EXERCISES
a - Which two tools does the rubber discussion name as better building blocks for rolling your own EC2 stack?
b - Please echo a passage of the rubber discussion, beginning at the words "However, Heroku exists, is" and stopping after "what he's doing.".

**** SOURCE EXCERPT

I glanced over the rubber docs and it sadly looks like too many ruby projects; big promises, shaky implementation (opinionated in questionable ways), extremely thin documentation.

There are better building blocks if you're going to roll your own EC2 stack (fog and sumo come to mind).

And if you lack the knowledge to roll your own then no, commands like the following are not the answer:

  ./script/generate vulcanize complete_passenger_mysql
Yes, this may work sometimes and set you up with "something". But there is insufficient documentation about what this "something" actually is, what the rationale behind it was, and how someone who needs a tool like rubber is supposed to keep it running and in good shape.


Full disclosure: I'm one of the rubber devs.

But, did you look at any of the wiki pages? I think all of your questions are answered right there:

https://github.com/wr0ngway/rubber/wiki

I think you largely missed the point of rubber. Rubber could use something like fog (and indeed, we plan to), but it's not a fog competitor. It allows you to do role-based deployment with capistrano.

At the core of it, you have a set of roles (e.g., app, db, redis, web, resque_worker) and a set of machines belonging to those roles. You have role-based config and you can interact with subsets of your cluster through those roles.

heroku is good at what it does. But there is simply no way I could have built Mogotest on it. And most of the rubber projects I've come across would never work on heroku.


But, did you look at any of the wiki pages?

Yes.

I think all of your questions are answered

No.

I think you largely missed the point of rubber.

Could be. My perception is that it wants to be a turnkey solution for people with little admin knowledge. But it is nowhere near that, in its current shape and form.

At the core of it [...]

Sure. It surely does some useful things. But none of that is nearly adequately documented. For example, what exactly does the command I cited do? I couldn't see it in the wiki. What if I want postgres instead of mysql? What about backups? How do I upgrade system packages later? Where is the /etc/hosts magic documented that the blog-post mentioned (which is a pretty bad idea btw)? What kind of network topology will my instances have, what are the security groups? How do I manage EBS volumes? What if I need a redis, memcached, or other components? What AMI will my instances be running? What about loadbalancing, failover? What about cronjobs, e-mail, all the systems stuff? ...

I could go on for a while. Maybe I just didn't see the wiki-page where all this is explained. And I'm sure much of it can be "discovered" just by trying out and guessing.

However, Heroku exists, is free, well tested and well documented. As such it's the better blackbox to choose for someone who doesn't yet know what he's doing.

For people who know what they're doing there's fog, puppet and chef.


I have a feeling this discussion is going to go basically nowhere. But I'll bite.

********
**** DATA SHOWN

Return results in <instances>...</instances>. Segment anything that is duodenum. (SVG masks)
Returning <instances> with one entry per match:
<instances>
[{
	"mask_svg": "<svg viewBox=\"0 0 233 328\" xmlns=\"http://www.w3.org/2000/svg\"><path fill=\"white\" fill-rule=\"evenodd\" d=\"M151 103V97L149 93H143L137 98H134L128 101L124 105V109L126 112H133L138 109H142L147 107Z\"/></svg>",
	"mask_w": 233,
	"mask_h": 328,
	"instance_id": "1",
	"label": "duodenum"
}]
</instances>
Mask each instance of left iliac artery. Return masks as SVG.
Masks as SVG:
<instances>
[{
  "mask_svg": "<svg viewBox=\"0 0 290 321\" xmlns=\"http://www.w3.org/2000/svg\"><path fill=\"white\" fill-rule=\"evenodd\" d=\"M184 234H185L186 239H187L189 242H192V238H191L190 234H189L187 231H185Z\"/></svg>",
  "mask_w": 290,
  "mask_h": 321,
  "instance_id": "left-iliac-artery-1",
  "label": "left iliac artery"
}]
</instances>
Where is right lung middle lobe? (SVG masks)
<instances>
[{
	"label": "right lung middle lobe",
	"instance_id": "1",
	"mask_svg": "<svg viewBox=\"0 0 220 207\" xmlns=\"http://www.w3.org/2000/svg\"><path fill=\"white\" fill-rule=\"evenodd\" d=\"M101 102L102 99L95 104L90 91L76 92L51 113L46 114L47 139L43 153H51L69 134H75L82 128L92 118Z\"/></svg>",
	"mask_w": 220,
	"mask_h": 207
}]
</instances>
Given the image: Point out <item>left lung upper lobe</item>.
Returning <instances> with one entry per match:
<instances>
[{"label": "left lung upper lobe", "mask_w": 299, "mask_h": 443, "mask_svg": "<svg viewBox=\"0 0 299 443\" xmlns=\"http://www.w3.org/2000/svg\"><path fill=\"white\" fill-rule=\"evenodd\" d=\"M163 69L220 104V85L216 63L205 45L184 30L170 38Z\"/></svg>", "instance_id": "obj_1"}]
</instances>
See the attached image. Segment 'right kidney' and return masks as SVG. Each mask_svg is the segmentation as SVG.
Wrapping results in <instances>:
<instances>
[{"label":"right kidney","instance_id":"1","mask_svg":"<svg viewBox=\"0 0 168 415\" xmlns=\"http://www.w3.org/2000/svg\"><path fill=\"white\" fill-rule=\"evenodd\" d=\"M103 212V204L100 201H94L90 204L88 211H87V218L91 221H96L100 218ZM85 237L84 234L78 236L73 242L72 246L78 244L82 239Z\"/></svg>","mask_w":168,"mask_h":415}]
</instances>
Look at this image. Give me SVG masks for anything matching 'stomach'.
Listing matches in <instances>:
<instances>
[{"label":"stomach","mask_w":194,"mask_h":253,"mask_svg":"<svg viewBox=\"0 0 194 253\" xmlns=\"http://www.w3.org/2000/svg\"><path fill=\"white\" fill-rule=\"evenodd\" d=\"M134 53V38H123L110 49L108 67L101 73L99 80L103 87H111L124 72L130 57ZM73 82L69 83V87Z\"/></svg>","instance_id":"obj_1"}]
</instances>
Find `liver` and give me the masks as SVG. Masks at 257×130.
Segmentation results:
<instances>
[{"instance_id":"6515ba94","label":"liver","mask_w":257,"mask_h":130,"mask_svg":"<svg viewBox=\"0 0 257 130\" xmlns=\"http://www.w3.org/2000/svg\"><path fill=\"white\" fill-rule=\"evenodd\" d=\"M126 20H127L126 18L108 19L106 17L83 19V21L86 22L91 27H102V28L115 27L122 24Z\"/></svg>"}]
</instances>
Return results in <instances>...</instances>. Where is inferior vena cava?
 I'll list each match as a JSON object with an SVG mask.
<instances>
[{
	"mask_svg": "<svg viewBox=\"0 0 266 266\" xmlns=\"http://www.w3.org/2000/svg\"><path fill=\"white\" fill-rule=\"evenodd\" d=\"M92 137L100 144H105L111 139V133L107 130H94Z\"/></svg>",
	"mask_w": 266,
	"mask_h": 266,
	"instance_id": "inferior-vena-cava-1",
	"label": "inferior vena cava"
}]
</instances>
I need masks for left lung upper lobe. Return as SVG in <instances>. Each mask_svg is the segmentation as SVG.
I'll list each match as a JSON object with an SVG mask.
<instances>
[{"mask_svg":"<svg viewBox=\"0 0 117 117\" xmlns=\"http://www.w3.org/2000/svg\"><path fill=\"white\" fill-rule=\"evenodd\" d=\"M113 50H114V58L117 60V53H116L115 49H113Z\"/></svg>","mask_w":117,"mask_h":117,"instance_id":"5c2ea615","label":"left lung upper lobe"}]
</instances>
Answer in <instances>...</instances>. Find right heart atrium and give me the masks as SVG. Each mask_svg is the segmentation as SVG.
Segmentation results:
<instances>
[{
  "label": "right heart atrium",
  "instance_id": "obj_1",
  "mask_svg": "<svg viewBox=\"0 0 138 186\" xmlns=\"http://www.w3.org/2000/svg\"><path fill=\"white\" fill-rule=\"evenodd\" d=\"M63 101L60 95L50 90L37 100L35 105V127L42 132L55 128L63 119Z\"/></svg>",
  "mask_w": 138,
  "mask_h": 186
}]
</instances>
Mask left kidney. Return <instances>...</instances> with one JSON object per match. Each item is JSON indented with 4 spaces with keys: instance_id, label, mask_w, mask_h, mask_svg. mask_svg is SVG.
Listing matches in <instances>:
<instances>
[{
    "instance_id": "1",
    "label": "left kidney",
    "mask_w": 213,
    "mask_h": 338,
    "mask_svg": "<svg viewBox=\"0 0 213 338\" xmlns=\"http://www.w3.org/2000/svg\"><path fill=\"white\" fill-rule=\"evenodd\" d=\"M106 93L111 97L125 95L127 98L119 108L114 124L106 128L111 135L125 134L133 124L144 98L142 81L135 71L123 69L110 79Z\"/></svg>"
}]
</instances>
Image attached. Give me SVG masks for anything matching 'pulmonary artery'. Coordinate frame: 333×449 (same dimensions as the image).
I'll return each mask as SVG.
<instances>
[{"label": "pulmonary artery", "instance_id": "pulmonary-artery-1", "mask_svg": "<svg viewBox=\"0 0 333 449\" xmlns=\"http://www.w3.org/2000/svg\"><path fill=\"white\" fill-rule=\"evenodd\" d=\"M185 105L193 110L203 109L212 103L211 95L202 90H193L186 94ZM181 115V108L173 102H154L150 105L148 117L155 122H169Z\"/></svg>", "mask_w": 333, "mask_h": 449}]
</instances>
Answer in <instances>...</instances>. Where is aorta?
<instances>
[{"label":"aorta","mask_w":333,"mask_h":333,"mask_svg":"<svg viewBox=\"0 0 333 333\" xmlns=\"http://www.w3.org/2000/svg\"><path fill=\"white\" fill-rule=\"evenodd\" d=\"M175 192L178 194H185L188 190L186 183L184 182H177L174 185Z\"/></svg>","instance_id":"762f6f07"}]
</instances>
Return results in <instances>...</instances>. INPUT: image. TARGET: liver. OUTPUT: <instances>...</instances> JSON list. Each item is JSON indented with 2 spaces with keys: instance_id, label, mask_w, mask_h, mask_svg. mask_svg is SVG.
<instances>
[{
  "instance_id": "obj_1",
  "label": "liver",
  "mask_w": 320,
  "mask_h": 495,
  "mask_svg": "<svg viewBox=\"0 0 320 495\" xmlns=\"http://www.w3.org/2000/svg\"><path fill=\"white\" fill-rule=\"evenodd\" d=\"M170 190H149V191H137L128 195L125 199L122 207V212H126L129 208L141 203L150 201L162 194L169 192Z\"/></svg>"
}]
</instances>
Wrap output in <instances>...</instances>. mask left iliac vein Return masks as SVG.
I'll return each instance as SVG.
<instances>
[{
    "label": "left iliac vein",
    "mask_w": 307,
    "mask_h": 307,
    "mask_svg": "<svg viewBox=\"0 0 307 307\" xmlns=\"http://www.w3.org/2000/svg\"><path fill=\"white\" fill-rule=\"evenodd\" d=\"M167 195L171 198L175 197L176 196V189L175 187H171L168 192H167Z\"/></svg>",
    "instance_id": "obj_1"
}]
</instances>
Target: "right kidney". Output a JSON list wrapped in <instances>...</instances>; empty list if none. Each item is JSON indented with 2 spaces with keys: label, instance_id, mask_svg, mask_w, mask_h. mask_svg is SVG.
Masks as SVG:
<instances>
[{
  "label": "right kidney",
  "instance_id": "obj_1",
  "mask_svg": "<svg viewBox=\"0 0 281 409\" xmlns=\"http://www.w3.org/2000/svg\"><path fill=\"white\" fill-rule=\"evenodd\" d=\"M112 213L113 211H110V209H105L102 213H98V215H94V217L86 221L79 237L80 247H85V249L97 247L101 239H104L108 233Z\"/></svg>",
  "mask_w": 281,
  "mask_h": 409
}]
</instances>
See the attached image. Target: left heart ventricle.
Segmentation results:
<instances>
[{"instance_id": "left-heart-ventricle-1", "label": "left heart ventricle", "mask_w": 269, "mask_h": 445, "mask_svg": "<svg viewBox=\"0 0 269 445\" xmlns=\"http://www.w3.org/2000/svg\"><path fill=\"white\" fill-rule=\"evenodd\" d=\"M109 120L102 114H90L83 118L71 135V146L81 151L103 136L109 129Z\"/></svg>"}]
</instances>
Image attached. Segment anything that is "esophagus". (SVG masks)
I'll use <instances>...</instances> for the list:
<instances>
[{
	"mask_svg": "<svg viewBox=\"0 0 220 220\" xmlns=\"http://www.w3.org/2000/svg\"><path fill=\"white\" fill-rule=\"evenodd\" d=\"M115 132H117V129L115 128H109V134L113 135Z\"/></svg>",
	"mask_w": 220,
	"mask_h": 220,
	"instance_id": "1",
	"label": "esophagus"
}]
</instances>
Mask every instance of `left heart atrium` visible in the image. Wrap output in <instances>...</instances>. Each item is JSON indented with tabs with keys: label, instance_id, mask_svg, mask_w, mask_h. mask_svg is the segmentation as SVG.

********

TASK-BY-TASK SOLUTIONS
a - Fog and sumo.

b -
However, Heroku exists, is free, well tested and well documented. As such it's the better blackbox to choose for someone who doesn't yet know what he's doing.